▸ **PAGE**:

☆ ☆ ☆ ☆ ☆ ☆ ☆

Our answer is that the consequences of a situation where a state that violated the basic principles of international law remains unpunished are just as unclear. Therefore, we are working on this, and in the international legal format, we are looking for a solution to issues such as sovereign immunity, which, in theory, should protect the sovereign funds of states located abroad.

At the level of the European Commission, the specific idea of using frozen Russian funds has been discussed for quite some time. In the USA, not so long ago, a draft law was registered that provides for the collection and confiscation of state funds for the purposes of the compensation mechanism. This work is going on, and sooner or later, it will lead to its result. Everyone perfectly understands that if Russia does not pay for the reconstruction of Ukraine, then this burden will fall on the world community.

I recently spoke with Roman Kachur, now a deputy executive director on the World Bank’s Board of Directors, and it is he who is less optimistic about the prospects for such large-scale reparations. How do you see this process? As far as I understand, one of the main obstacles to starting to effectively recover the frozen assets of the Russian Federation, and perhaps some other assets that are currently in free circulation, is the fear of creating precedents. To what extent do you think that these are valid arguments, or is it rather a political argument in order to avoid a complicated, unpleasant process, or simply not to transfer assets to Ukraine that can work on the economy of certain Western countries, especially those that in previous years received significant benefit from the fact that tens and hundreds of billions of Russian dollars are parked there.

I can’t say it’s either one thing or another. These are not mutually exclusive things. These are really important legal issues. But so are political experiences, which are really focused on the issue of setting such a precedent.

If we look at it from a purely legal point of view, then indeed, in international law, such things are not done without the consent of another state, whatever it may be. The only way to do this without the consent of another state is through the UN Security Council. This path is, of course, blocked.

We proceed from the fact that the obligation to pay reparations for violations of international law already exists. It exists, no one disputes it, and it arises at the moment when a state commits a violation of international law. That is, Russia is already guilty.

The question is to determine the extent of this damage and find a way to repay it.

☆ ☆ ☆ ☆ ☆ ☆ ☆

▸ **JOB A**: Can you count the lines of the records that contain the string "road", with case taken into account? Give only the number.

▸ **LISTING**:
☆ ☆ ☆ ☆ ☆ ☆ ☆

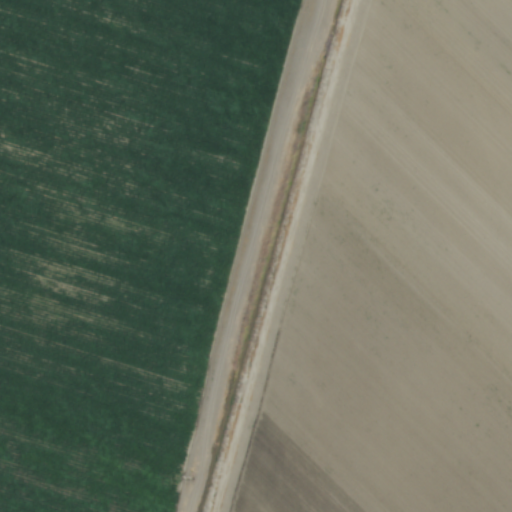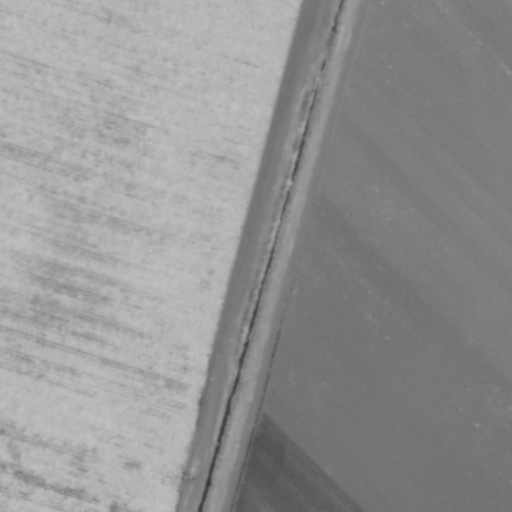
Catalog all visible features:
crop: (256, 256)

☆ ☆ ☆ ☆ ☆ ☆ ☆

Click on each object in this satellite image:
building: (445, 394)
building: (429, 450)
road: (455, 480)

☆ ☆ ☆ ☆ ☆ ☆ ☆

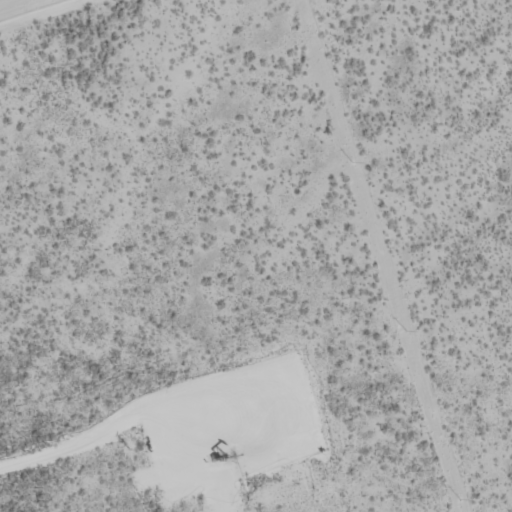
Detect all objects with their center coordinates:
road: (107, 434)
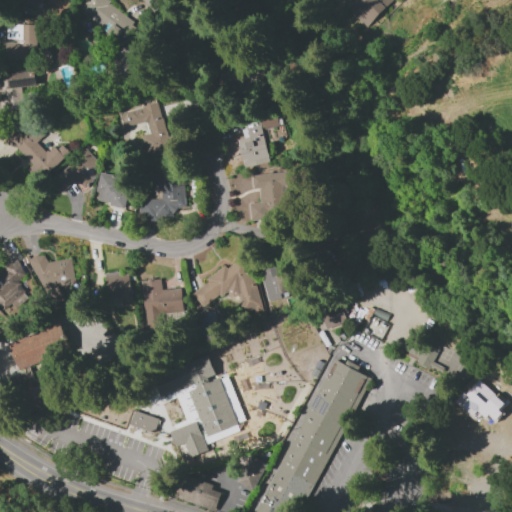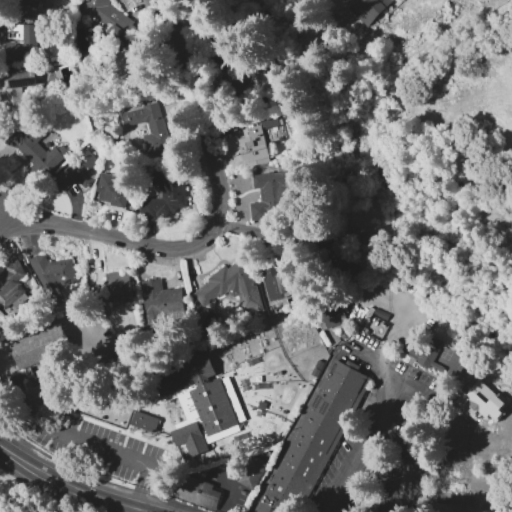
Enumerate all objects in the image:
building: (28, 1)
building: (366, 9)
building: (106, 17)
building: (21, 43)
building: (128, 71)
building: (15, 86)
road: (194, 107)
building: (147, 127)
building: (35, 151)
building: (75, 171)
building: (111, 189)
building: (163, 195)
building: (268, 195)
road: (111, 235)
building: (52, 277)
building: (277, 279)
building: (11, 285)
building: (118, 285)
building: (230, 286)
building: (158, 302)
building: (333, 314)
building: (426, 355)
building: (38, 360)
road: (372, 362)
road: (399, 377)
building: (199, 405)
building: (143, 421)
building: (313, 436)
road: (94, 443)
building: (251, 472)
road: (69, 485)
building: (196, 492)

☆ ☆ ☆ ☆ ☆ ☆ ☆

▸ **JOB B**: Could you pick up the interview on frozen Russian assets and reparations after its last sentence and carry it forward?

▸ **WRITTEN ANSWER A**: 8

▸ **WRITTEN ANSWER B**:
Therefore, from a legal point of view, we believe that we already have all the arguments and all the bricks of this construction. All of them, in general, have either already been presented to our partners or are in the process of being presented, so to speak. But in general, this construction already exists.

As for political considerations, we feel it very well. Each state, first of all, looks at itself, at its problems, and extrapolates these extraordinary solutions to itself and to the circumstances in which it takes part. And indeed, since we are doing it in defiance of the same accepted rules that nothing can be done without the consent of the state to which it is concerned, it creates a little discomfort.

But our answer to this is that we look at this situation as narrowly as possible. We are not saying that any violation of international law should be compensated in this way. We are talking about one of the grossest, most powerful, so to speak, violations – aggression in violation of Article 2 of the UN Charter. This fact was recognized by 141 votes of countries at a special session of the UN General Assembly, in relation to which the UN International Court of Justice issued protective measures, effectively recognizing the Russian invasion as illegal obliging Russia to withdraw its troops.

We look at all these circumstances and say, look, we want to apply such a compensation procedure only in the case when 1, 2, 3, 4 we can put all four ticks. And such situations, in fact, since the creation of the UN, by and large, have not happened. This is just the situation we already mentioned when Iraq invaded Kuwait. Then, there was a reaction at the UN Security Council level, and appropriate measures were taken. That’s why we take it easy.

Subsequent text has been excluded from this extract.